> **TASK**:
Return the records that follow unaltered. Omit every picture.

> **INPUT**:

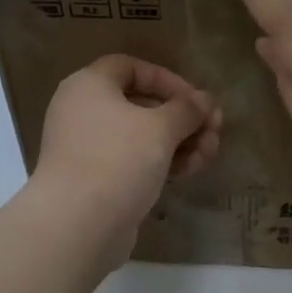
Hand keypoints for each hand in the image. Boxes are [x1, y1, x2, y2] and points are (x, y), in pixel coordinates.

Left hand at [31, 55, 222, 267]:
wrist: (77, 224)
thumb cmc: (118, 160)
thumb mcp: (161, 127)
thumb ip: (187, 109)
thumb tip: (205, 100)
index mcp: (89, 85)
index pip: (131, 67)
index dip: (167, 79)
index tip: (196, 101)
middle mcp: (82, 111)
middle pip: (141, 104)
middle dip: (183, 118)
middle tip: (214, 132)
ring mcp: (87, 148)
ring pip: (141, 136)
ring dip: (179, 142)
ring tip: (208, 156)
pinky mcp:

> **RESPONSE AREA**:
Hand keypoints for each hand in the image. Boxes are [x1, y1, x2, y2] and points are (x, y), in pixel coordinates.

Left hand at [31, 55, 222, 267]:
wrist: (77, 224)
thumb cmc: (118, 160)
thumb mcp: (161, 127)
thumb ip: (187, 109)
thumb tip: (205, 100)
index mcp: (89, 85)
index pip: (131, 67)
index dip: (167, 79)
index tip: (196, 101)
middle mcp: (82, 111)
middle pip: (141, 104)
middle dip: (183, 118)
middle tip: (214, 132)
ring mcp: (87, 148)
ring pip: (141, 136)
ring dip: (179, 142)
ring tip: (208, 156)
pinky mcp:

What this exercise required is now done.